Monoterpenoids and norisoprenoids in Italian red wines
Davide Slaghenaufi,
Leonardo Vanzo,
Giovanni Luzzini,
Panagiotis Arapitsas,
Matteo Marangon,
Andrea Curioni,
Fulvio Mattivi,
Paola Piombino,
Luigi Moio,
Andrea Versari,
Arianna Ricci,
Susana Rio Segade,
Luca Rolle,
Maurizio Ugliano
Affiliations
Davide Slaghenaufi
Department of Biotechnology, University of Verona, 37134 Verona
Leonardo Vanzo
Department of Biotechnology, University of Verona, 37134 Verona
Giovanni Luzzini
Department of Biotechnology, University of Verona, 37134 Verona
Panagiotis Arapitsas
Department of Food Quality and Nutrition, Research and Innovation Centre, Fondazione Edmund Mach, 38010 San Michele all’Adige - Department of Wine, Vine and Beverage Sciences, School of Food Science, University of West Attica, Ag.
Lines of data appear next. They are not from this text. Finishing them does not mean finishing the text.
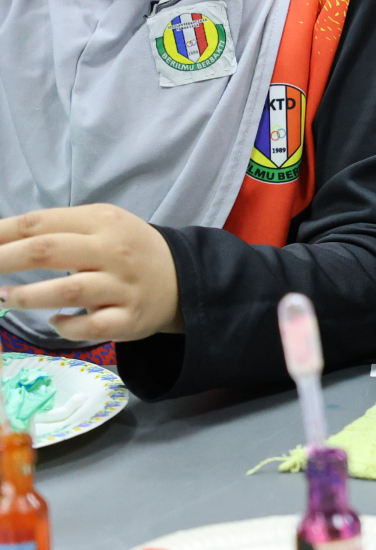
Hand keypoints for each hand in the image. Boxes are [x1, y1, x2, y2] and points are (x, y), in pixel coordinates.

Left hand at [0, 205, 180, 341]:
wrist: (182, 279)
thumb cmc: (128, 250)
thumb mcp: (101, 225)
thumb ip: (57, 229)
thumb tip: (1, 241)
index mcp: (102, 222)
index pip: (40, 223)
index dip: (1, 234)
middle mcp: (113, 252)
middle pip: (48, 252)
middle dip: (4, 260)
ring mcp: (122, 288)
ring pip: (67, 291)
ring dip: (27, 297)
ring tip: (5, 298)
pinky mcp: (129, 320)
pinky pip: (90, 327)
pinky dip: (65, 327)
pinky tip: (55, 322)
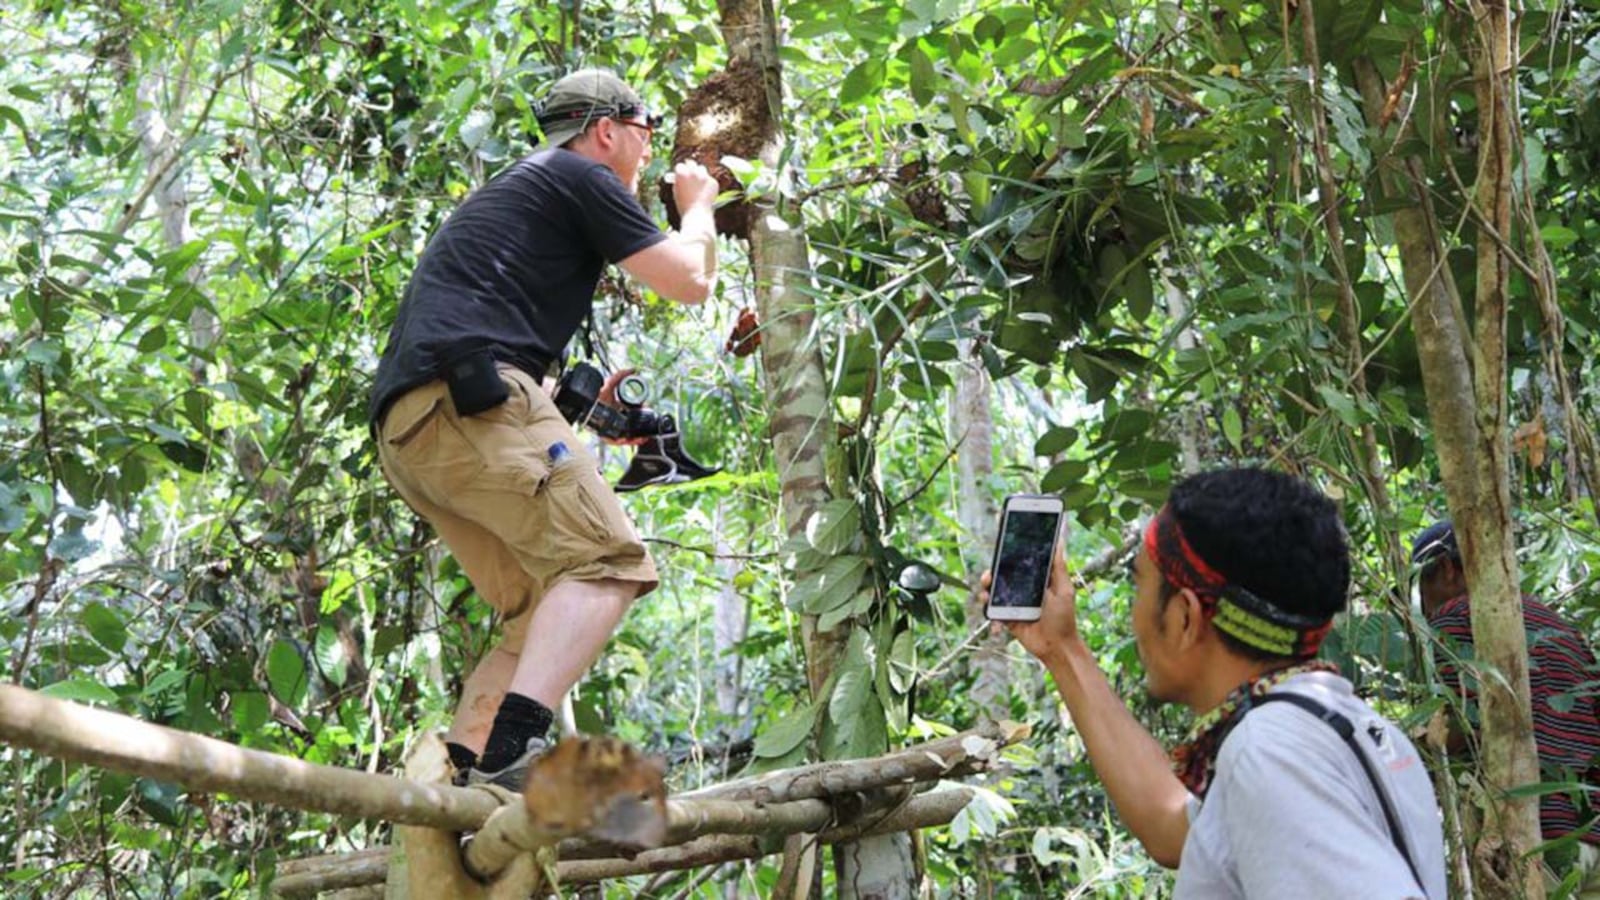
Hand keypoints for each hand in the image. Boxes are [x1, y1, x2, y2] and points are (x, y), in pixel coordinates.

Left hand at [598, 368, 647, 446]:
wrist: (589, 404)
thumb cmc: (597, 395)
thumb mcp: (611, 382)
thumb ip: (622, 374)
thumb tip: (633, 369)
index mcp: (618, 409)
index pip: (632, 413)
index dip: (641, 413)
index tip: (647, 410)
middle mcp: (616, 420)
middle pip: (631, 426)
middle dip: (641, 427)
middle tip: (648, 425)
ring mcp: (612, 428)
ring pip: (627, 435)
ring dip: (637, 437)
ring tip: (644, 437)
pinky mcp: (608, 436)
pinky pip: (620, 441)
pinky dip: (629, 442)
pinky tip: (636, 440)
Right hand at [671, 160, 718, 211]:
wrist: (697, 214)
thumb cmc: (683, 205)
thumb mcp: (676, 191)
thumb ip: (678, 180)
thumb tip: (680, 175)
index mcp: (681, 173)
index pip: (680, 166)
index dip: (680, 171)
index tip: (681, 173)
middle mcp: (693, 171)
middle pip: (692, 163)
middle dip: (690, 167)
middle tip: (691, 172)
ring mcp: (705, 176)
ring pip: (702, 169)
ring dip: (700, 173)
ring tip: (698, 183)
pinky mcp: (713, 181)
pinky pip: (710, 179)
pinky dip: (707, 184)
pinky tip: (705, 192)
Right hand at [980, 546, 1081, 663]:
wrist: (1057, 647)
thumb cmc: (1064, 619)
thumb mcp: (1064, 590)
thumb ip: (1059, 568)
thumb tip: (1059, 543)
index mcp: (1038, 581)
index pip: (1022, 565)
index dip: (1011, 557)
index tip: (1003, 551)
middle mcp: (1025, 591)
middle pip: (1005, 576)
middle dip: (994, 572)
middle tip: (990, 573)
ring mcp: (1015, 604)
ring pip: (996, 591)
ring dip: (987, 587)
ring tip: (986, 587)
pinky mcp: (1008, 618)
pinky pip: (993, 609)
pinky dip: (987, 605)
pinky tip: (987, 602)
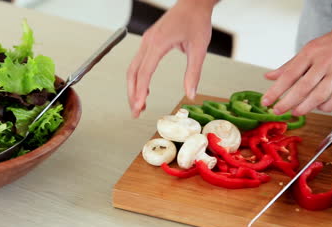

Spyridonos str, Egaleo, 12243 Athens
Matteo Marangon
Department of Agronomy, Food, Natural Resources, Animals and Environment (DAFNAE), University of Padova, 35020 Legnaro
Andrea Curioni
Department of Agronomy, Food, Natural Resources, Animals and Environment (DAFNAE), University of Padova, 35020 Legnaro
Fulvio Mattivi
Department of Cellular, Computational and Integrative Biology (CIBIO), University of Trento, 38123 Povo - Department of Food Quality and Nutrition, Research and Innovation Centre, Fondazione Edmund Mach, 38010 San Michele all’Adige
Paola Piombino
Department of Agricultural Sciences, Division of Vine and Wine Sciences, University of Napoli Federico II, 83100 Avellino
Luigi Moio
Department of Agricultural Sciences, Division of Vine and Wine Sciences, University of Napoli Federico II, 83100 Avellino
Andrea Versari
Department of Agricultural and Food Sciences, University of Bologna, 47521 Cesena
Arianna Ricci
Department of Agricultural and Food Sciences, University of Bologna, 47521 Cesena
Susana Rio Segade
Department of Agricultural, Forest and Food Sciences, University of Torino, 10095 Grugliasco
Luca Rolle
Department of Agricultural, Forest and Food Sciences, University of Torino, 10095 Grugliasco
Maurizio Ugliano
Department of Biotechnology, University of Verona, 37134 Verona
This work aimed to investigate the occurrence of different monoterpenoids and norisoprenoids in 10 monovarietal Italian red wines (Aglianico, Cannonau, Corvina, Montepulciano, Nebbiolo, Nerello, Primitivo, Raboso, Sangiovese and Teroldego) from 12 regions across Italy. The wines were produced in their terroirs following the oenological practices and legislation of the respective appellation. Data showed that different wine varietals were characterised by peculiar profiles of monoterpenoids and norisoprenoids. Montepulciano and Cannonau wines showed highest levels of nerol, terpinolene, α-terpineol, limonene and of the norisoprenoids β-damascenone, α-ionone, TPB, TDN and vitispirane. Aglianico, Corvina, Nebbiolo and Primitivo were characterised by relatively high levels of linear monoterpene alcohols such as linalool and geraniol. Sangiovese samples from Tuscany could be differentiated from those of Romagna, with the former characterised by a higher content of α-terpinene and the latter of γ-terpinene. The monoterpene 1,4-cineole was present in Montepulciano, Raboso and Sangiovese at potentially relevant olfactory levels, its occurrence associated with higher content of terpinen-1-ol acting as a potential precursor under wine acid conditions.